- _REQUIRED WORK_:
Scan the entries for lines with the word "received" and copy those lines.

- _EXERCISE MATERIAL_:
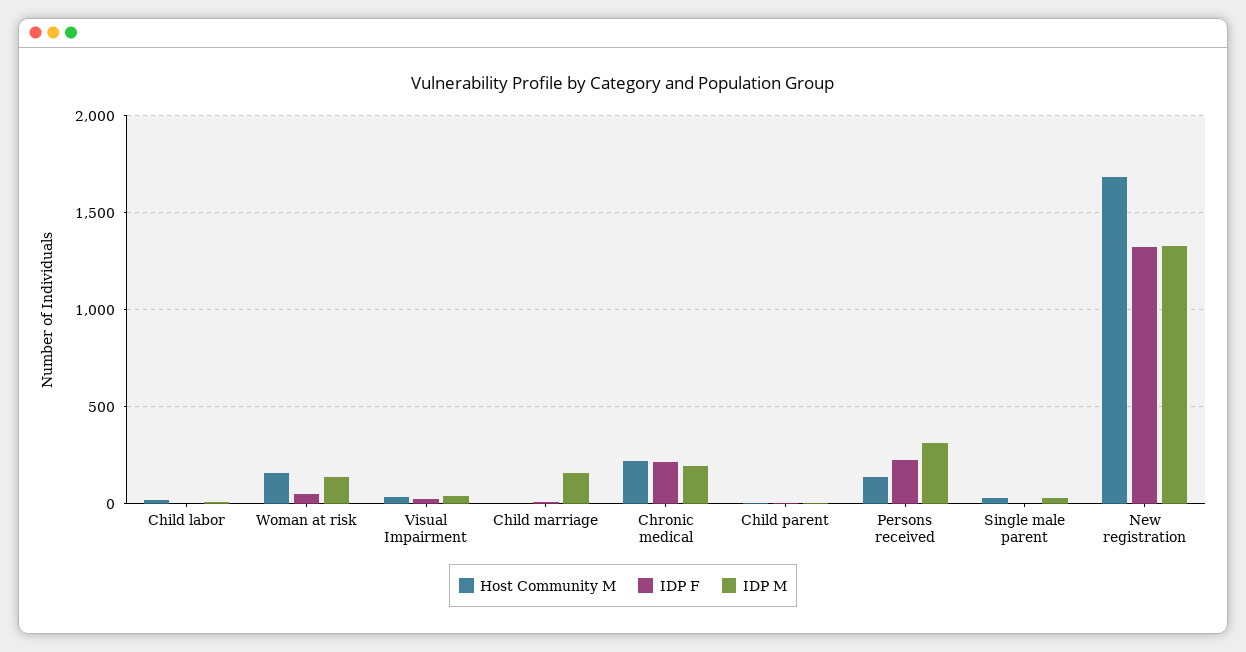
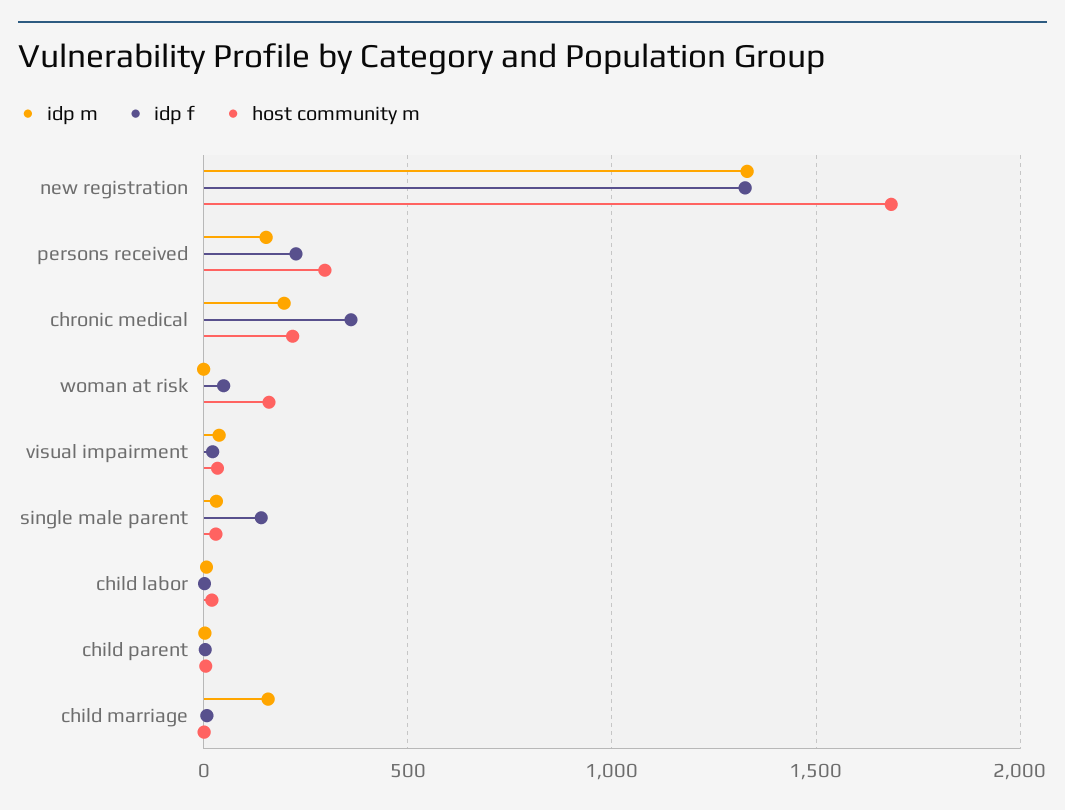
IDP M, Woman at risk: 150 -> 0
IDP F, Chronic medical: 200 -> 350
Host Community M, Persons received: 150 -> 300
IDP M, Persons received: 300 -> 150
IDP F, Single male parent: 0 -> 150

- _SOLUTION TO THIS TASK_:
Host Community M, Persons received: 150 -> 300
IDP M, Persons received: 300 -> 150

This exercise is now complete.